New Study Shows 2008 Rents, Occupancy Down

By E-Renter Tenant Screening
Posted on February 4, 2009 under Landlord Tips, Tenant Screening & Background Checks | icon: commentBe the First to Comment

A just-released study confirms what property managers and landlords already know: rents are down, and so are occupancy rates.


The reporting agency, Realfacts, covered nearly 3.2 million rental units in 60 MSAs (Metropolitan Statistical Areas). The study indicates the highest average drop in rents occurred in Florida, California, and Arizona, where declines ranged from 1.6% to 2.4%.


Additionally, the national average rent dropped below $1,000 in December, 2008, to $993. And there’s more not-so-good news: occupancy dropped in 2008, ending up at 93% for year’s end. This translates into more than 10,000 vacant apartment units.


As expected, the number of units added in 2008’s shaky economy dropped. The study showed that while an average of 65,000 units were added annually over the past ten years, 2008’s increase was only 9,248—a huge decline, reflecting both the tightening of credit and the concerns of nervous investors, who could be waiting for rents to swing back up before taking on new development.

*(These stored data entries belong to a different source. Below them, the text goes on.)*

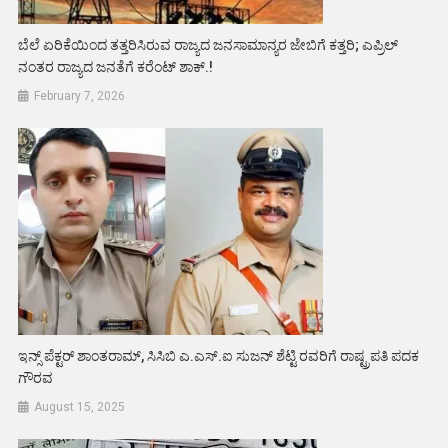
ಬೆಲೆ ಏರಿಕೆಯಿಂದ ತತ್ತರಿಸಿರುವ ರಾಜ್ಯದ ಜನಸಾಮಾನ್ಯರ ಜೇಬಿಗೆ ಕತ್ತರಿ; ಎಪ್ರಿಲ್
ನಂತರ ರಾಜ್ಯದ ಜನತೆಗೆ ಕರೆಂಟ್ ಶಾಕ್.!
February 7, 2026
ಇನ್ಸ್ ಪೆಕ್ಟರ್ ಶಾಂತರಾಮ್, ಸಿಸಿಬಿ ಎ.ಎಸ್.ಐ ಸುಜನ್ ಶೆಟ್ಟಿ ರವರಿಗೆ ರಾಷ್ಟ್ರಪತಿ ಪದಕ
ಗೌರವ
August 15, 2025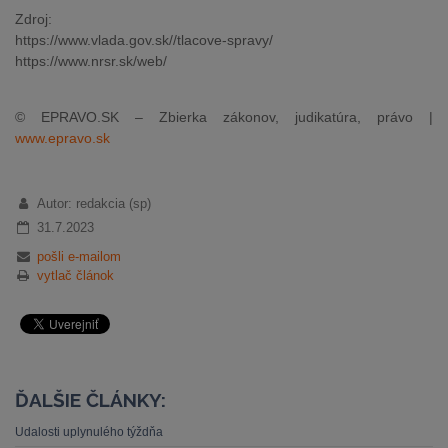
Zdroj:
https://www.vlada.gov.sk//tlacove-spravy/
https://www.nrsr.sk/web/
© EPRAVO.SK – Zbierka zákonov, judikatúra, právo |
www.epravo.sk
Autor: redakcia (sp)
31.7.2023
pošli e-mailom
vytlač článok
ĎALŠIE ČLÁNKY:
Udalosti uplynulého týždňa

Flat or declining rents, coupled with an average 4% increase in expenses, would make any landlord anxious. The good news is that smart landlords and property managers can successfully ride out the downturn, poised to prosper when the economy starts growing again—as it inevitably will.  


While it’s more important than ever to tighten up procedures and control cash flow, don’t overlook reducing your risk. Haste can certainly make waste if procedures are pushed aside in order to fill vacancies. Go slowly and be careful—and consider implementing new policies that can increase occupancy and reduce your risk.


5 Must-Dos for Every Landlord


  1. Plan:  Plan for occupancy, not vacancy: As soon as a tenant vacates, be ready to move the next one in.
  2. Pre-Screen Tenants: Now is not the time to take on tenants who cannot handle the rent or have a negative renting history. Screen before you offer any rental agreement.
  3. Market your property: Present it and sell it as strongly as you can.
  4. Keep advertising: But investigate lower-cost advertising methods to save cash.
  5. Don’t keep it to yourself: tell friends, family, and co-workers about your property, even when it’s occupied. The more folks know, the more they can help you when it’s time to hang up the “For Rent” sign.